Start of Dataset extract
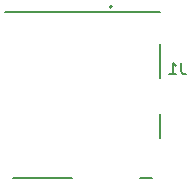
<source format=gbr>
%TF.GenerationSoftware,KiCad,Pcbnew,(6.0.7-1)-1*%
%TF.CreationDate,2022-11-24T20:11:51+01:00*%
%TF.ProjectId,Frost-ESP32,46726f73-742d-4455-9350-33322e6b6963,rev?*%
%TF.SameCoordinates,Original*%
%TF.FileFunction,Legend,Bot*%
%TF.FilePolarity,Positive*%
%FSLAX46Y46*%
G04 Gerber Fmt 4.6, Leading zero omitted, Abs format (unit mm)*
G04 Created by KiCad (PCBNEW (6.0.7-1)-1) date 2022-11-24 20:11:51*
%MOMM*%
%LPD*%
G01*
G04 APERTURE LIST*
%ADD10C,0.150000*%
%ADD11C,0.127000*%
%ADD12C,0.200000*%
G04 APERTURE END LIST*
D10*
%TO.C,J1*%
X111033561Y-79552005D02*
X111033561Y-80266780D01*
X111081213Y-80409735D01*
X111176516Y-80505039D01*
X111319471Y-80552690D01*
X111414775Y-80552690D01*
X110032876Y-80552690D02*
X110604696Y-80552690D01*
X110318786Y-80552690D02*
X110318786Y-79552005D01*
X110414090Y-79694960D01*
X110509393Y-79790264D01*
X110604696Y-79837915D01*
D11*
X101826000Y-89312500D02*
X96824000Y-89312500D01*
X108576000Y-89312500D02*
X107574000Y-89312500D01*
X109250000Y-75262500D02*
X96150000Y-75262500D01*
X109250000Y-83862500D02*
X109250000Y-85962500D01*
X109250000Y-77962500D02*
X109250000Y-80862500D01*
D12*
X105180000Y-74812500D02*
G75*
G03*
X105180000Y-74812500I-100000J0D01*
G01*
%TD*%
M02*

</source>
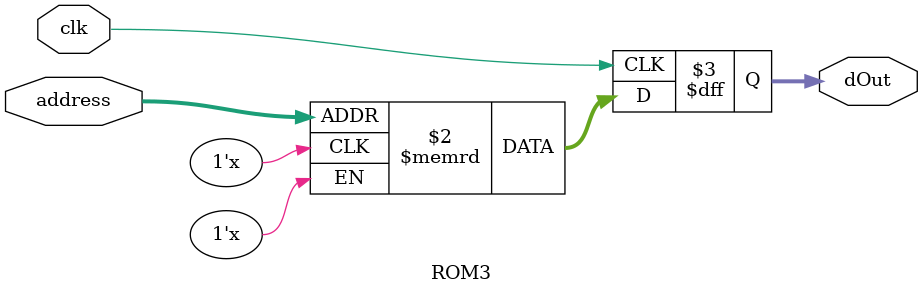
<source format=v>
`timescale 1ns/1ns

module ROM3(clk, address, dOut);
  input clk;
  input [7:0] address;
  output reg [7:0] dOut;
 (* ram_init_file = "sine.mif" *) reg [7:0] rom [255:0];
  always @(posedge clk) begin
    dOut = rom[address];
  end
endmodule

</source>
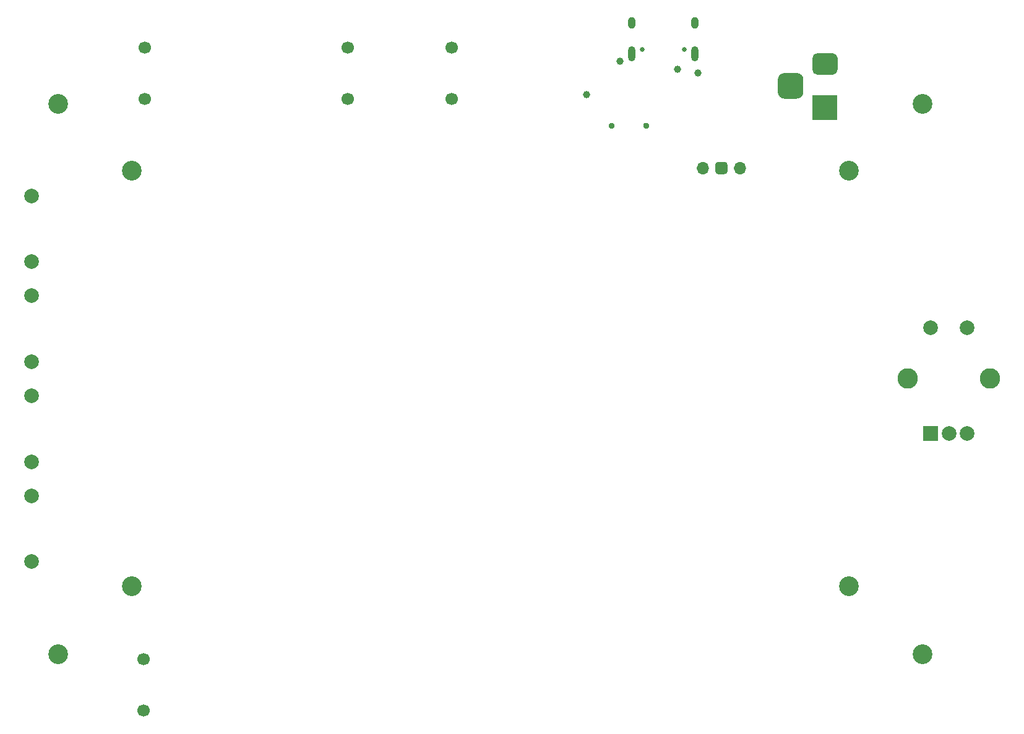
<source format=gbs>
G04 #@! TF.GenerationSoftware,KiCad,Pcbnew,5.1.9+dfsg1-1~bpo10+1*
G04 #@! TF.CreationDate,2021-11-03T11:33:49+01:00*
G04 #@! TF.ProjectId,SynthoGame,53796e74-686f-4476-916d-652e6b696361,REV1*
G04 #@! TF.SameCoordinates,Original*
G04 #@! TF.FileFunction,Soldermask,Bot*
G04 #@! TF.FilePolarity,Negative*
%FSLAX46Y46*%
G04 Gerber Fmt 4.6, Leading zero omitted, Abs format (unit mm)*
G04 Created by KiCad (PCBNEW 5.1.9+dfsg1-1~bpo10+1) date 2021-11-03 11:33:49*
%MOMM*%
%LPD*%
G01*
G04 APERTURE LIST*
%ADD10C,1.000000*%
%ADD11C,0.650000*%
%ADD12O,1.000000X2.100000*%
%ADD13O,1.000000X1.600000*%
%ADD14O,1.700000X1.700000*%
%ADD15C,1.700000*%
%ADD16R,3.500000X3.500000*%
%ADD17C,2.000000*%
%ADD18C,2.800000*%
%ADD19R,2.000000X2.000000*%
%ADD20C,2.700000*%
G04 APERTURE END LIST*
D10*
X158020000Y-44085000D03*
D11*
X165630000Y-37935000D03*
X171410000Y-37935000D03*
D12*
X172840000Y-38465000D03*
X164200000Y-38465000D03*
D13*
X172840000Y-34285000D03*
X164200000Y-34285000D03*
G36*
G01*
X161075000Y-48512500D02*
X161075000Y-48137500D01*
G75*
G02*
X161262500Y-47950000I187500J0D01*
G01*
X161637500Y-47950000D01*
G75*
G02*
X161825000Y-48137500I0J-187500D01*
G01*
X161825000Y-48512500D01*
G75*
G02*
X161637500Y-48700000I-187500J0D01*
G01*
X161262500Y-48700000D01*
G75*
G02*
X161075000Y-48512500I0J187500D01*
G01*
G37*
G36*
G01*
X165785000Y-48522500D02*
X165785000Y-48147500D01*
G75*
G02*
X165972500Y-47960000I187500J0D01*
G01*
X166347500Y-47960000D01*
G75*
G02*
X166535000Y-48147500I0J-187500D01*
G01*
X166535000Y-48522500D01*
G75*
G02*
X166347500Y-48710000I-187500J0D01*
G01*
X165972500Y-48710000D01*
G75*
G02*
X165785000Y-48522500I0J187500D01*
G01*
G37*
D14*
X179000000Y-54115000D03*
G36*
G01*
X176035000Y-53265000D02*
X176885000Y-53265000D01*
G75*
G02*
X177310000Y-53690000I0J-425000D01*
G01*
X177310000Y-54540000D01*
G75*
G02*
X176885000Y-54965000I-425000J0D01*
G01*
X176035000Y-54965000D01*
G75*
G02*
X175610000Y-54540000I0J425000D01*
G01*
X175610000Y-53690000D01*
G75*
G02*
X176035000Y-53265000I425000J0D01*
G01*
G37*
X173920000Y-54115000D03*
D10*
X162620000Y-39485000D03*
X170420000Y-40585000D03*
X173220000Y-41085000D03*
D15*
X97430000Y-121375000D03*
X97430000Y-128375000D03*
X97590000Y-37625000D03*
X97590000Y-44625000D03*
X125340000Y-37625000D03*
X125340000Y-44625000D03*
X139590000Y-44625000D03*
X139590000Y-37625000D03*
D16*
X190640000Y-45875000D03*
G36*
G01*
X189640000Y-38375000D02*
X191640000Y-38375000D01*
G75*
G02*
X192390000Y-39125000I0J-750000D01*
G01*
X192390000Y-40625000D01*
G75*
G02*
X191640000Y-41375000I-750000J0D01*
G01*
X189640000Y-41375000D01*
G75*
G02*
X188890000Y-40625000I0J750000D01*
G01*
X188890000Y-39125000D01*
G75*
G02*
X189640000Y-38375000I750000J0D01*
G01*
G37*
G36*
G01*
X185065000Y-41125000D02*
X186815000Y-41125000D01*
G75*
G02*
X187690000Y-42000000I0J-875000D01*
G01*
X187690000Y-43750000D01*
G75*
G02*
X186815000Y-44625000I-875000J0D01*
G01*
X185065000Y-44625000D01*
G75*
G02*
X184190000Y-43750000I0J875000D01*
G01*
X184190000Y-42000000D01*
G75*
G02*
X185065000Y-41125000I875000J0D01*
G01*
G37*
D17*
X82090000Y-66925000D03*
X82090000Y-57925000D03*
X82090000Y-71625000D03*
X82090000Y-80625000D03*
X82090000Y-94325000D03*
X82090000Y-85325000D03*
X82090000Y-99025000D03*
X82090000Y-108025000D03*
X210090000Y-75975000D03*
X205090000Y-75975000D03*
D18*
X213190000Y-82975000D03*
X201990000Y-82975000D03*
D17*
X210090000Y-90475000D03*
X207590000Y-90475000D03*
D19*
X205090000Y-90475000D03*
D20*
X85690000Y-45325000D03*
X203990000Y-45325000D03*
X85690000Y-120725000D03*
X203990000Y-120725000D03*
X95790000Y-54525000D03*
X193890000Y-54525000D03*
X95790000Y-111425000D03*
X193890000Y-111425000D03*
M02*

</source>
End of Dataset extract
== Problem description ==
The answer must be every line of the records that holds the string "format".

== Finished task ==
<source format=gbr>
G04 Gerber Fmt 4.6, Leading zero omitted, Abs format (unit mm)*
<source format=v>
<source format=gbs>
G04 Gerber Fmt 4.6, Leading zero omitted, Abs format (unit mm)*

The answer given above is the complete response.